Digital wellbeing and mindfulness is not necessarily about using technology less often. Rather it is being critical about how we use technology and reflecting on our motivations to engage - are we making a positive choice or simply being pushed around by addictive platforms?
This section will not focus on mindfulness and its links to meditation but instead on reflecting how we use technology and ensuring that it is aiding productivity and wellbeing, rather than hindering it.
"Disconnection leads to reflection which then allows for more meaningful moments in the digital domain"
Eric Stoller (2017)
Academia in the 21st century requires us to engage with technology on a daily basis. It is therefore very difficult to undergo a digital detox and switch off for an extended period. Digital wellness is therefore less about the act of disconnecting (which would be hard achieve) and more about the simplicity of understanding that you are in control of your digital presence and the way you interact online (more doable). It is of course sensible to take breaks for increasing your productivity and for health reasons. They are discussed elsewhere but here we reflect on why we are so connected.
Often, what people want from being online is often what they want from their face-to-face world - connection, information, time to relax, time to learn, a sense of being seen, a way to de-stress, and a way to participate.
Technology doesn't inherently cause problems; it is how we use it.
It is difficult to disentangle personal or professional spheres of engagement or tools, as our contacts and the content we digest, produce and share are, in many case, intertwined.
Adapted from Lanclos, D and Phipps L (2018) ‘Leadership and Social Media: Challenges and Opportunities.’ To be published in Rowell, C (2018) ‘Social Media in Higher Education’ [preprint] Available at https://drive.google.com/file/d/1sTa8P36Qft7183NZNc3eTx6wDVP3hvsO/view
This figure illustrates a way of compartmentalising digital tools into work and personal categories. Many overlap but it can be helpful in thinking about which tools you engage with a certain times of day. Also if some tools frustrate you, you can take measures to make them sit more happily into your working practices.
The interior of the triangle is where to map the tools and practices that you use as part of your work. The exterior of the triangle is for you to map tools that you use in your personal lives.

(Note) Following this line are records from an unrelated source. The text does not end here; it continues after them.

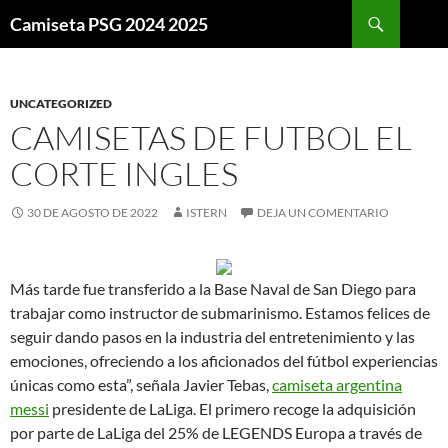
Buscar
Camiseta PSG 2024 2025
SALTAR
AL
CONTENIDO
UNCATEGORIZED
CAMISETAS DE FUTBOL EL
CORTE INGLES
30 DE AGOSTO DE 2022
ISTERN
DEJA UN COMENTARIO
Más tarde fue transferido a la Base Naval de San Diego para
trabajar como instructor de submarinismo. Estamos felices de
seguir dando pasos en la industria del entretenimiento y las
emociones, ofreciendo a los aficionados del fútbol experiencias
únicas como esta”, señala Javier Tebas,
camiseta argentina
messi
presidente de LaLiga. El primero recoge la adquisición
por parte de LaLiga del 25% de LEGENDS Europa a través de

Download the document below and fill it in reflecting how you engage digitally to help define how you might spend your time online.
Then add emojis to show how you feel about these tools. If they make you feel angry or sad, think about how you can mitigate these feelings?
Being mindful about digital activity involves acknowledging our agency in all that we do online. When we engage, we should do so willingly and knowingly. We should make active choices to delete accounts, disengage, and unsubscribe if we aren't interested. If you are driven by a desire to accrue followers or likes, as long as doing it knowingly then you are not being pushed around by social media. However, if you find yourself pointlessly scrolling through retweets at the end of the day, you might want to take a step back and think abotu whether digital technology is enhancing your working and social practices.
It is also important to take control of your digital activity by getting organised: from files on your desktop, to your notes for readings, to Tweetdeck for Twitter.
We have been described as being in a state of “continual partial attention” (Linda Stone, 1998). A digital detox can be helpful to make us appreciate what we miss about not being online 24/7. It can also be helpful to take a structured approach to your day so that in taking time away from technology you will get more work done.